## [Description of the task]
Repeat every line of the listing below exactly, minus the pictures.
Start of Block
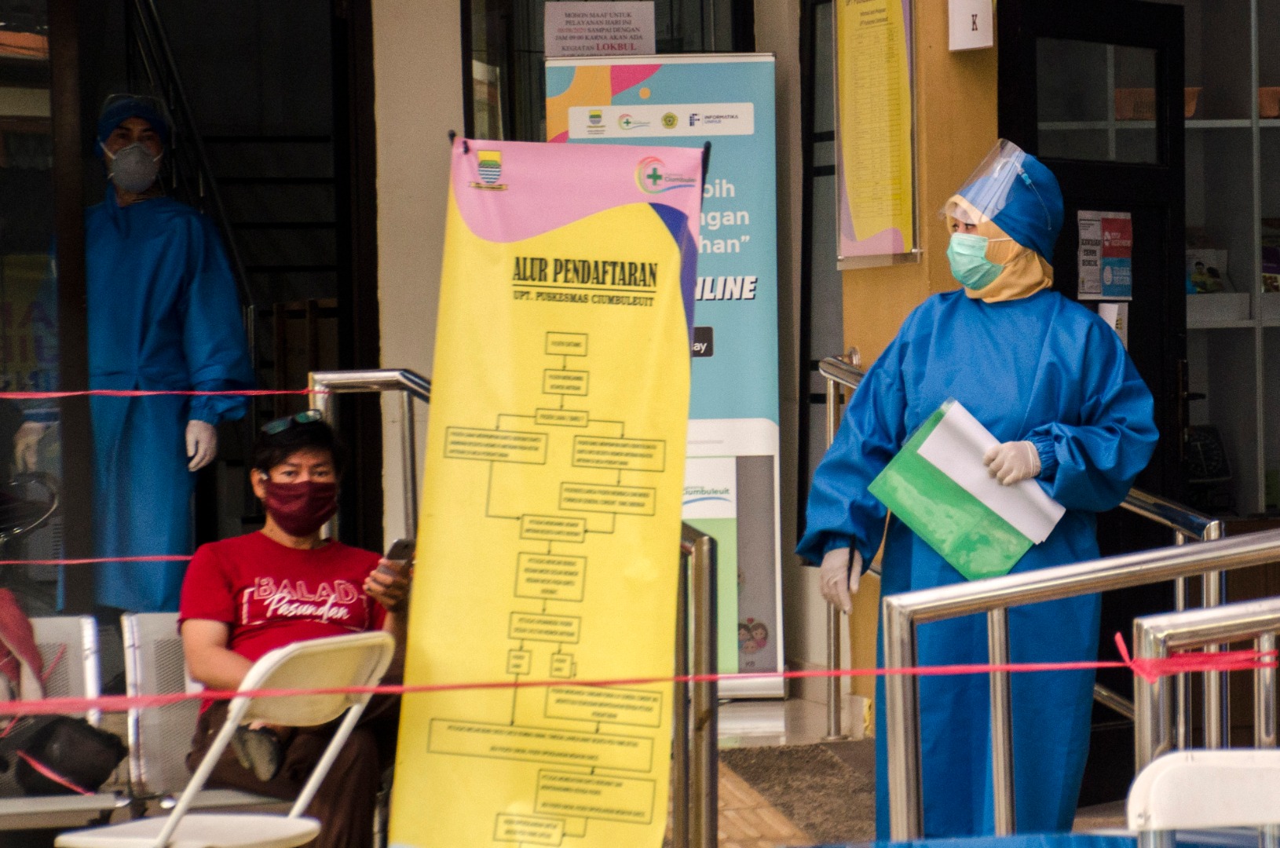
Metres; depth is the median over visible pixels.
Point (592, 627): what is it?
banner
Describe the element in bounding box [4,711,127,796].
black bag
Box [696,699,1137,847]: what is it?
pavement
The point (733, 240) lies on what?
roll-up banner
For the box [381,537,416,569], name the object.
smartphone
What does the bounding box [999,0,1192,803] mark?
door
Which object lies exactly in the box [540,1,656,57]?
paper notice
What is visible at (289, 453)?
woman
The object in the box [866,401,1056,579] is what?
green folder
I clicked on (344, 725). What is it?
folding chair
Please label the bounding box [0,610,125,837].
white chair
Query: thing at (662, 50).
window
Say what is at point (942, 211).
face shield
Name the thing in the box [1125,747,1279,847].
white chair
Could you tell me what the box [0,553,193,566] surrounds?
red tape
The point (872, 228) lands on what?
yellow poster
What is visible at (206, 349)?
person
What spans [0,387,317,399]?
red tape
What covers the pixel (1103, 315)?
paper notice
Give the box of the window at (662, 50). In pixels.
[460,0,757,143]
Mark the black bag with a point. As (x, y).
(96, 735)
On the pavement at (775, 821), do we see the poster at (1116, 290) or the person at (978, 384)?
the person at (978, 384)
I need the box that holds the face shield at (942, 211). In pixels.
[937,138,1049,239]
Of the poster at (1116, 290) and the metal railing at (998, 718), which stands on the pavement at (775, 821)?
the metal railing at (998, 718)
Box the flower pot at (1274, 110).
[1258,86,1279,118]
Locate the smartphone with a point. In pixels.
(399, 543)
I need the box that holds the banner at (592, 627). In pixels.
[383,133,701,847]
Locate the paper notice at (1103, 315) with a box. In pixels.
[1097,303,1128,347]
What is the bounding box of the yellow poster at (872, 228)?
[832,0,917,265]
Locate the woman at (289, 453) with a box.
[175,409,411,847]
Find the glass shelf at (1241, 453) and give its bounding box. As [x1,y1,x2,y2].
[1181,0,1279,527]
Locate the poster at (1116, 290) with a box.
[1075,210,1133,301]
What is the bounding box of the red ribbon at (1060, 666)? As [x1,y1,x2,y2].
[0,646,1273,711]
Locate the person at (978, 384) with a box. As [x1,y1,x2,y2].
[793,143,1159,839]
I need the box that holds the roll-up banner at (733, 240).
[542,54,788,702]
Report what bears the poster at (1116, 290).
attached to the door at (1023, 23)
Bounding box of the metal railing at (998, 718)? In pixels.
[880,529,1279,843]
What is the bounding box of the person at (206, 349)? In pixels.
[32,95,255,620]
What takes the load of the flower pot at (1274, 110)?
in the glass shelf at (1241, 453)
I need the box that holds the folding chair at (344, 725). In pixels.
[48,630,395,847]
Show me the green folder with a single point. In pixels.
(908, 498)
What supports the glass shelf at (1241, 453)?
End of Block
## [Your solution]
Metres; depth is the median over visible pixels.
Point (592, 627): what is it?
banner
Describe the element in bounding box [4,711,127,796].
black bag
Box [696,699,1137,847]: what is it?
pavement
The point (733, 240) lies on what?
roll-up banner
For the box [381,537,416,569], name the object.
smartphone
What does the bounding box [999,0,1192,803] mark?
door
Which object lies exactly in the box [540,1,656,57]?
paper notice
What is visible at (289, 453)?
woman
The object in the box [866,401,1056,579] is what?
green folder
I clicked on (344, 725). What is it?
folding chair
Please label the bounding box [0,610,125,837].
white chair
Query: thing at (662, 50).
window
Say what is at point (942, 211).
face shield
Name the thing in the box [1125,747,1279,847].
white chair
Could you tell me what the box [0,553,193,566] surrounds?
red tape
The point (872, 228) lands on what?
yellow poster
What is visible at (206, 349)?
person
What spans [0,387,317,399]?
red tape
What covers the pixel (1103, 315)?
paper notice
Give the box of the window at (662, 50). In pixels.
[460,0,757,143]
Mark the black bag with a point. As (x, y).
(96, 735)
On the pavement at (775, 821), do we see the poster at (1116, 290) or the person at (978, 384)?
the person at (978, 384)
I need the box that holds the face shield at (942, 211). In pixels.
[937,138,1049,239]
Of the poster at (1116, 290) and the metal railing at (998, 718), which stands on the pavement at (775, 821)?
the metal railing at (998, 718)
Box the flower pot at (1274, 110).
[1258,86,1279,118]
Locate the smartphone with a point. In pixels.
(399, 543)
I need the box that holds the banner at (592, 627). In pixels.
[383,133,701,847]
Locate the paper notice at (1103, 315) with a box. In pixels.
[1097,303,1128,347]
What is the bounding box of the yellow poster at (872, 228)?
[832,0,917,265]
Locate the woman at (289, 453) with a box.
[175,409,411,847]
Find the glass shelf at (1241, 453) and give its bounding box. As [x1,y1,x2,y2].
[1181,0,1279,527]
Locate the poster at (1116, 290) with a box.
[1075,210,1133,301]
What is the bounding box of the red ribbon at (1060, 666)? As [x1,y1,x2,y2].
[0,646,1273,711]
Locate the person at (978, 384) with a box. As [x1,y1,x2,y2].
[793,143,1159,839]
I need the box that holds the roll-up banner at (733, 240).
[542,54,788,702]
Report what bears the poster at (1116, 290).
attached to the door at (1023, 23)
Bounding box of the metal railing at (998, 718)? In pixels.
[880,529,1279,843]
What is the bounding box of the person at (206, 349)? In pixels.
[32,95,255,620]
What takes the load of the flower pot at (1274, 110)?
in the glass shelf at (1241, 453)
I need the box that holds the folding chair at (344, 725). In pixels.
[48,630,395,847]
Show me the green folder with a single point. In pixels.
(908, 498)
What supports the glass shelf at (1241, 453)?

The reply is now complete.